### DOCUMENT PASSAGE
/---

Limits of directionality increase

The previous section allows us to understand the constraints of our approach. Although no explicit optimizations for angles different from the application-specific \(25^\circ\) were conducted for this work, our investigations regarding the cumulated intensity difference of Fig. 7 indicate that an increase in forward power is possible up to almost \(60^\circ\). Namely, for angles \(\alpha >58.4^\circ\), the MLTF would need to re-direct light rays of unsuitable angles between \(\alpha\) and \(90^\circ\). Due to the Lambertian radiation characteristics of LEDs, the quantity of such rays may be too low to outweigh non-radiative effects like thermal losses, which are statistically enforced by the MLTF for each ray. Thus, the deposition of an MLTF may not be suitable for applications that leverage light with a broad range of incidence angles, here larger than \(58.4^\circ\).

Figure 7

The normalized intensity of an LED with and without a multi-layer thin film (MLTF) is denoted on the left axis. The sinus-weighted integral over the intensity difference (grey area)—the so-called cumulated intensity difference—on the right axis indicates that a directionality increase can be achieved up to \(58.4^\circ\). However, the peak of directionality increase is observed between \(35^\circ\) and \(40^\circ\).

\---

### MATERIAL SUPPLIED

/---

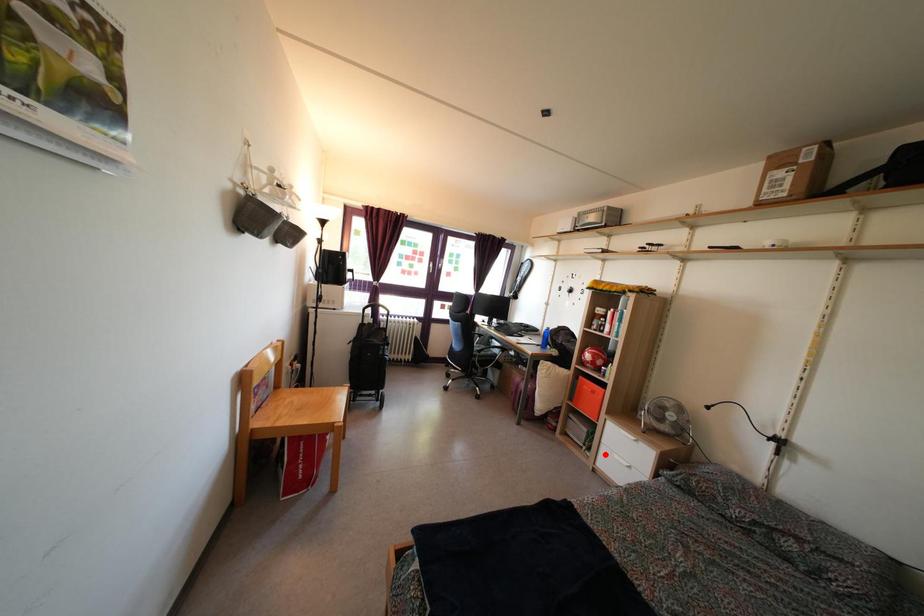
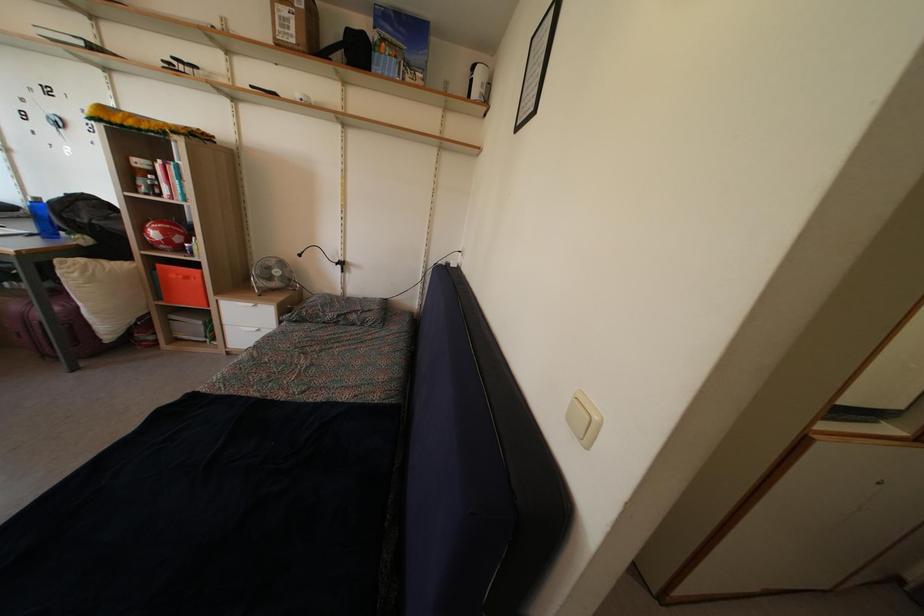
Find the pixel in the second image that matches the highlighted location in the first image.

(228, 336)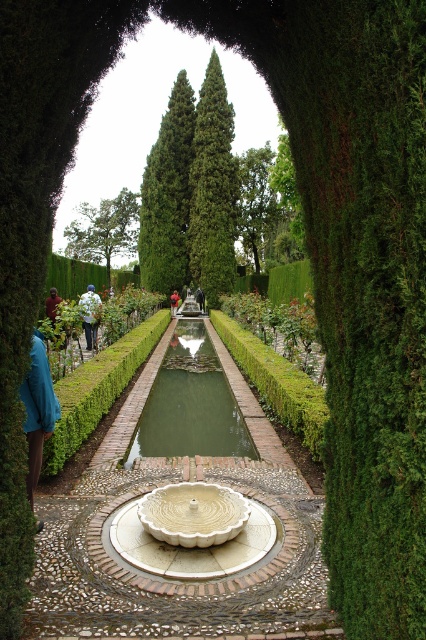
Question: Which object is positioned closest to the green fabric person at center?

Choices:
 (A) red shirt at left
 (B) white marble fountain at center
 (C) white cotton jacket at center
 (D) teal fabric jacket at lower left

Answer: (C)

Question: In this image, where is teal fabric jacket at lower left located relative to white cotton jacket at center?

Choices:
 (A) below
 (B) above

Answer: (A)

Question: Considering the real-world distances, which object is closest to the teal fabric jacket at lower left?

Choices:
 (A) white cotton jacket at center
 (B) green fabric person at center

Answer: (A)

Question: Which of the following is the closest to the observer?

Choices:
 (A) [172, 298]
 (B) [86, 292]
 (C) [48, 312]

Answer: (C)

Question: Can you confirm if teal fabric jacket at lower left is positioned to the right of blue fabric at center?

Choices:
 (A) no
 (B) yes

Answer: (B)

Question: Does green concrete pond at center lie behind teal fabric jacket at lower left?

Choices:
 (A) no
 (B) yes

Answer: (B)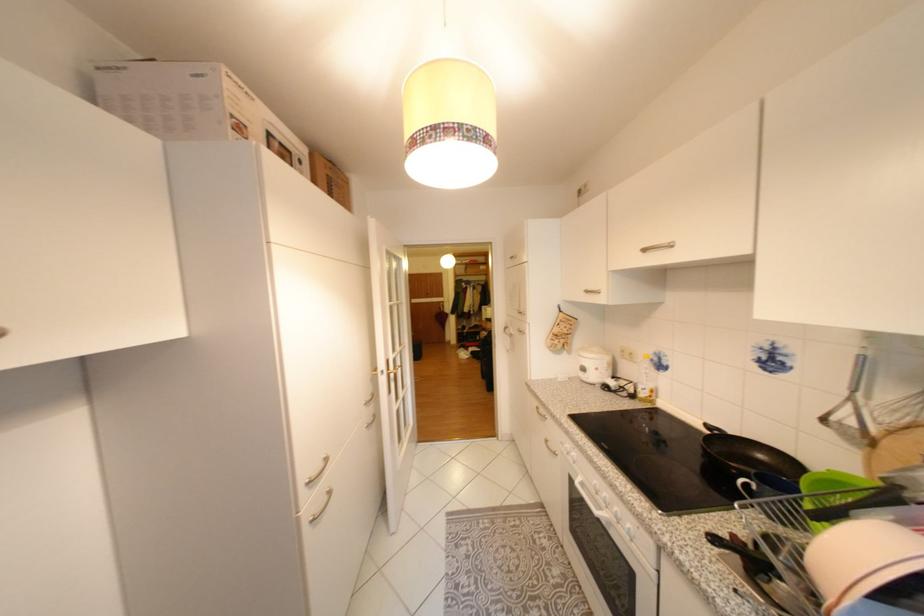
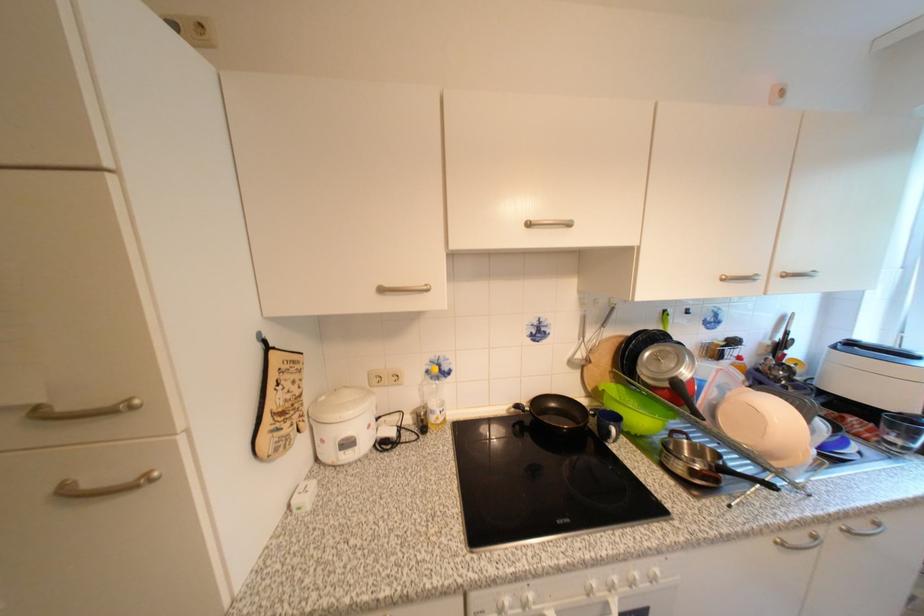
Where in the second image is the point corresponding to point 596,292 from the first image?

(391, 291)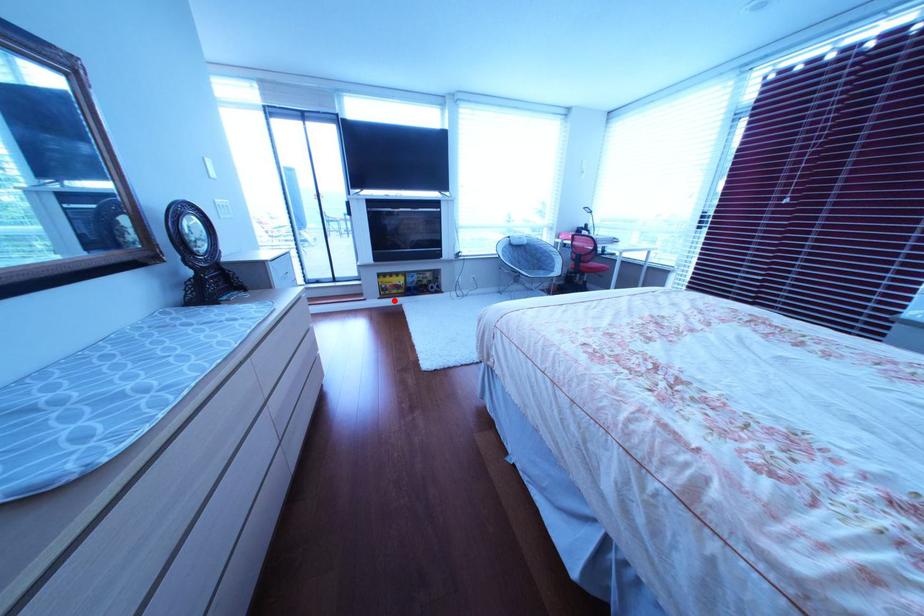
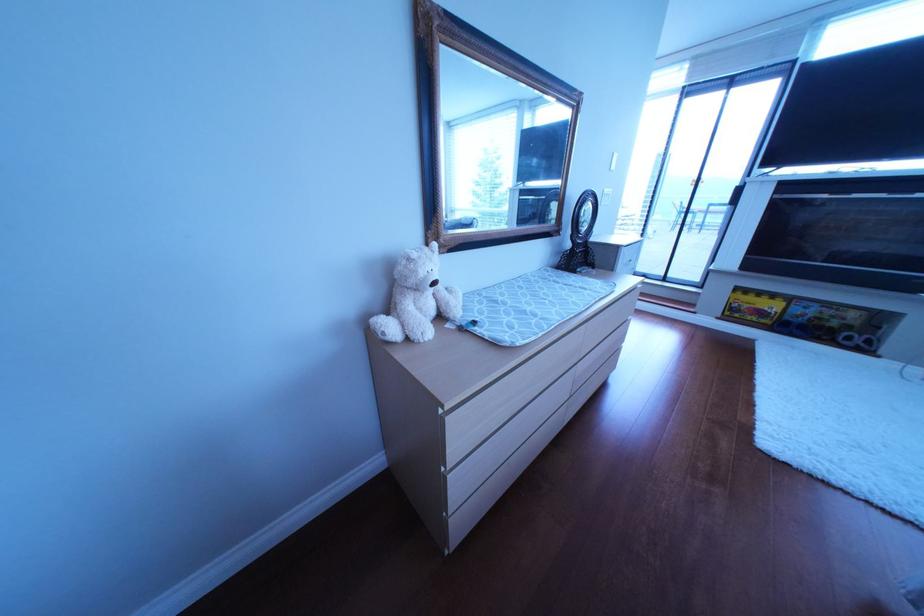
Question: I am providing you with two images of the same scene from different viewpoints. In image1, a red point is highlighted. Considering the same 3D point in image2, which of the following is correct?

Choices:
 (A) It is closer
 (B) It is farther

Answer: (B)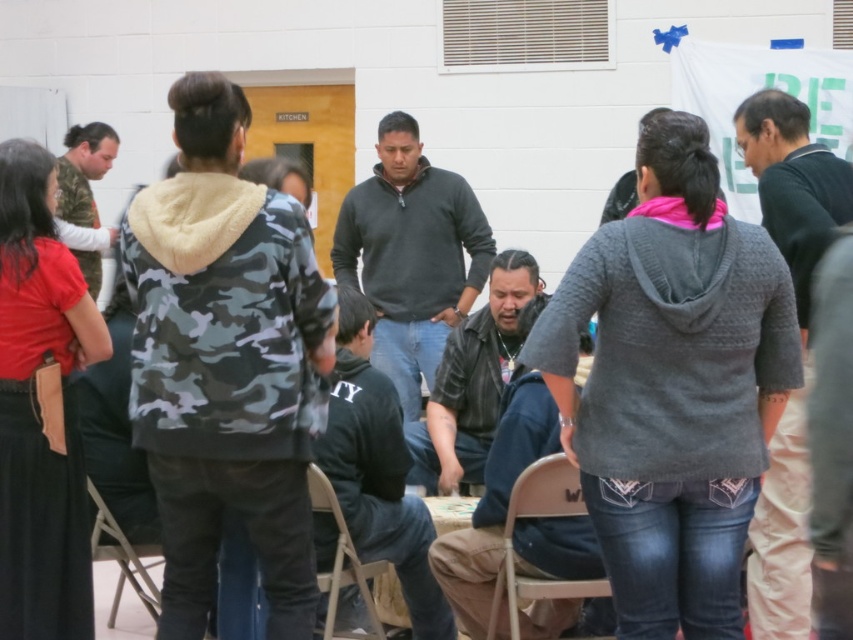
Question: Based on their relative distances, which object is nearer to the black leather jacket at center?

Choices:
 (A) metallic silver chair at lower left
 (B) red cotton shirt at left

Answer: (A)

Question: Estimate the real-world distances between objects in this image. Which object is closer to the knit gray sweater at right?

Choices:
 (A) dark gray sweater at center
 (B) camouflage jacket at left
 (C) leather jacket at center

Answer: (C)

Question: Is knit gray sweater at center closer to the viewer compared to camo-patterned hoodie at center?

Choices:
 (A) no
 (B) yes

Answer: (B)

Question: Can you confirm if red cotton shirt at left is positioned to the right of camouflage jacket at left?

Choices:
 (A) yes
 (B) no

Answer: (A)

Question: Which of these objects is positioned closest to the camouflage jacket at left?

Choices:
 (A) dark gray sweater at center
 (B) camo-patterned hoodie at center
 (C) light brown fabric chair at lower center
 (D) metallic silver chair at lower left

Answer: (A)

Question: Is knit gray sweater at center to the right of red cotton shirt at left from the viewer's perspective?

Choices:
 (A) no
 (B) yes

Answer: (B)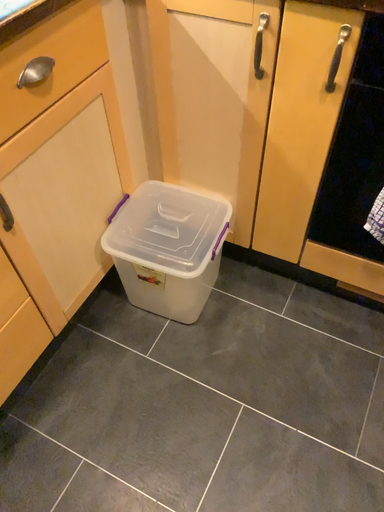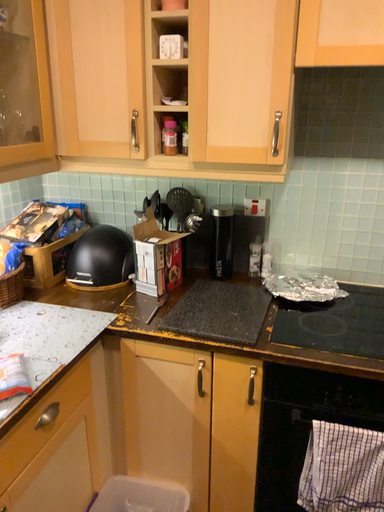
Question: Which way did the camera rotate in the video?

Choices:
 (A) rotated left
 (B) rotated right

Answer: (B)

\---

### YOUR TASK
Reproduce the portion of the passage on LED directionality limits that starts with "The previous section" and goes on through "larger than \(58.4^\circ\).". The records were drawn from a separate source.

### ANSWER BOX
The previous section allows us to understand the constraints of our approach. Although no explicit optimizations for angles different from the application-specific \(25^\circ\) were conducted for this work, our investigations regarding the cumulated intensity difference of Fig. 7 indicate that an increase in forward power is possible up to almost \(60^\circ\). Namely, for angles \(\alpha >58.4^\circ\), the MLTF would need to re-direct light rays of unsuitable angles between \(\alpha\) and \(90^\circ\). Due to the Lambertian radiation characteristics of LEDs, the quantity of such rays may be too low to outweigh non-radiative effects like thermal losses, which are statistically enforced by the MLTF for each ray. Thus, the deposition of an MLTF may not be suitable for applications that leverage light with a broad range of incidence angles, here larger than \(58.4^\circ\).